Let me just say that I feel a long way from my last appointment in Dr. Pia Lieb's Park Avenue office where I comfortably watched Zoolander on Sony cinema goggles and chugged nitrous oxide.

There are so many people outside waiting I get bitten by the need to do something. I want to help and not just take pictures, and as we have 4 licensed dentists and only three stations, I grab the one on break, and we hurriedly setup a fourth station. Ten minutes later I'm playing dental assistant, aiming the flashlight, unloading syringes, cleaning equipment and dabbing blood.
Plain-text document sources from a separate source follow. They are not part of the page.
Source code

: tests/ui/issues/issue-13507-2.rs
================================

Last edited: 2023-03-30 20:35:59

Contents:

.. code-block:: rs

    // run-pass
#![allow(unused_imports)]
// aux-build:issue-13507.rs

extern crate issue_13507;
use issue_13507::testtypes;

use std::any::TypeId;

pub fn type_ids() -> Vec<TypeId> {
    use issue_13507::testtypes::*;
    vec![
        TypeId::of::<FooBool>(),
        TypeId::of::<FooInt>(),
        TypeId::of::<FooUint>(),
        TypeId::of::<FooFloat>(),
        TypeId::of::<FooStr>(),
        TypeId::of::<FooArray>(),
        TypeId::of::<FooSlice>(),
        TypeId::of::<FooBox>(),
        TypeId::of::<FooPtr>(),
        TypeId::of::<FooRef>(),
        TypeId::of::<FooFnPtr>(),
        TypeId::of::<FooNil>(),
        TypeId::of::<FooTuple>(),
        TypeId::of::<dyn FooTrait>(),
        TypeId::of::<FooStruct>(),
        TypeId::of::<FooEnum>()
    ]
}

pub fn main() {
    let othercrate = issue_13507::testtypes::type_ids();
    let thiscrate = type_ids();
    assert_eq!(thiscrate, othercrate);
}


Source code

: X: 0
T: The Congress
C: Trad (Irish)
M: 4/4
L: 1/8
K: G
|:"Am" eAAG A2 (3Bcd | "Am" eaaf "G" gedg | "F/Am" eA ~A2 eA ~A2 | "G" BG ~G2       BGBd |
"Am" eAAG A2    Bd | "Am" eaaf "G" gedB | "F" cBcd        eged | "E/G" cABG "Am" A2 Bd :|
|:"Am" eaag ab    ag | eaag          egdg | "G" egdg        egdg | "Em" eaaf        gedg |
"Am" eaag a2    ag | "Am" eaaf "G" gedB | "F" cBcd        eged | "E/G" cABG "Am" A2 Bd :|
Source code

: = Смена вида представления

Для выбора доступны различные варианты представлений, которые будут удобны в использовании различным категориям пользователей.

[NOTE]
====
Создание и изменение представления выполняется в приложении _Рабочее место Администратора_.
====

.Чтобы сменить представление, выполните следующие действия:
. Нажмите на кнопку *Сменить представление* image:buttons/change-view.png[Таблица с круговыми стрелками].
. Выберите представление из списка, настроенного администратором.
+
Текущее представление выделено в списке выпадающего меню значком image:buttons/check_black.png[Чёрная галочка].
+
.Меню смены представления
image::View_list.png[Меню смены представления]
Up close and personal and you realize how really thankless a dentist's job is. As many of these African patients have never been out of this stilt village, let alone to the dentist, and toothbrushes barely exist here, you can imagine the state of some of their mouths. The Mercy Ships work here is mainly limited to bad teeth pulling, and although I wish I could tell you it looks a lot more sophisticated than a yank with a clean pair of pliers, it's doesn't. But the dentist I'm working with is highly skilled, and after a few probIem teeth, I quickly see how difficult it is to get them to come out clean with the roots attached.

Some of the patients have come in extreme pain, some with terrible infections and open sores caused by these bad teeth. Although we're truly helping these people that have come and lined up hours before our arrival, they are not effusively grateful. It's with the usual dread that most in the west have always felt (although maybe not patients of Dr. Lieb's) that they sit down and go AAHH.

Everyone's running on adrenaline and it is a real rush being able to help with the removal of all these problem teeth. As we can only work on one side of the mouth at a time, patients with problems both left and right are given return appointment cards for free treatment at the land based Godomey clinic.

Quitting time is just before 5 and we've seen every patient waiting in that long line, treated more than 100, pulled at least 128 teeth (the count tallied on napkins), and scheduled another 210 at the land clinic. Another day in Africa for me and new found respect for the Mercy Ships dental team.